1) failure is like a megaphone for your gut. With a clear yes or no, move or stop, give up or precede decision, your gut (and, yes, your bottom line) if often the deciding factor. If your passion and commitment to eating beans on toast three meals a day is fading fast and the voice inside that says, “maybe this isn’t worth it” is getting louder, then it’s time to listen. Ask your gut if it speaking from fear or the simple realisation that it’s time to change course? If you give it the proper stage, your gut will sing out the truth.
2) embracing little failures is key to success. Not every proposal or pitch will win business. Not every client interaction will inspire. It’s the why that matters. These little failures are feedback that will inform greater success. Listening to them, and hearing them, can help to prevent larger issues
3) power comes from realising it’s not you, it’s your idea that failed. I was on the brink of packing it in. In fact, it was so bad I was soliciting the advice from anyone I could find and even got a mention above from the lovely Sara. What empowered me to make the decision of one more kick at the can or to walk away was the realisation that even if it didn’t work, I didn’t fail. The idea didn’t work. The variables out of my control were more than I could overcome right now. However, I took the chance. Most of my friends have never taken the risk I have. Most have never even considered it. So, whilst failure was so close I could taste it, I used it as the bitters in an overall sweet cocktail of success.

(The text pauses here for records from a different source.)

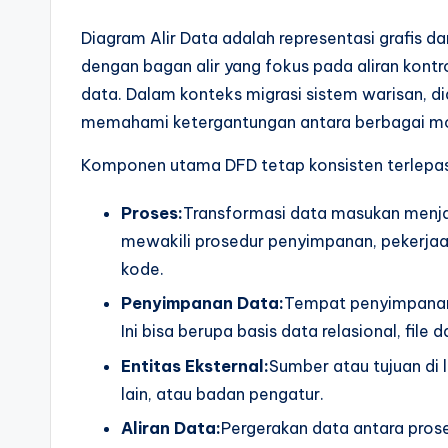
a
Diagram Alir Data adalah representasi grafis da
r
dengan bagan alir yang fokus pada aliran kont
e
data. Dalam konteks migrasi sistem warisan, 
memahami ketergantungan antara berbagai mod
I
Komponen utama DFD tetap konsisten terlepas
n
d
Proses:
Transformasi data masukan menjadi
mewakili prosedur penyimpanan, pekerjaa
u
kode.
s
Penyimpanan Data:
Tempat penyimpanan 
Ini bisa berupa basis data relasional, file 
tr
Entitas Eksternal:
Sumber atau tujuan di 
y
lain, atau badan pengatur.
U
Aliran Data:
Pergerakan data antara prose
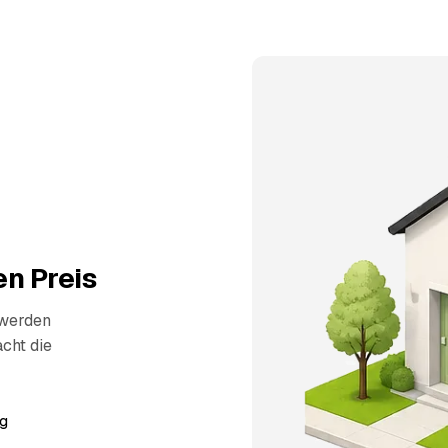
n Preis
 werden
cht die
g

When I had the power of that realisation, I was able to look more rationally at all contributing issues, tackle the ones I could, set a deadline and make a logical decision. Luckily, it worked.



Yes, failing fast is better than losing your house or all of your confidence, but the key is that not all failure is bad. It’s opportunity to say at least you tried – which is more than most can say.


Sara, thanks for this thread. I learnt a lot.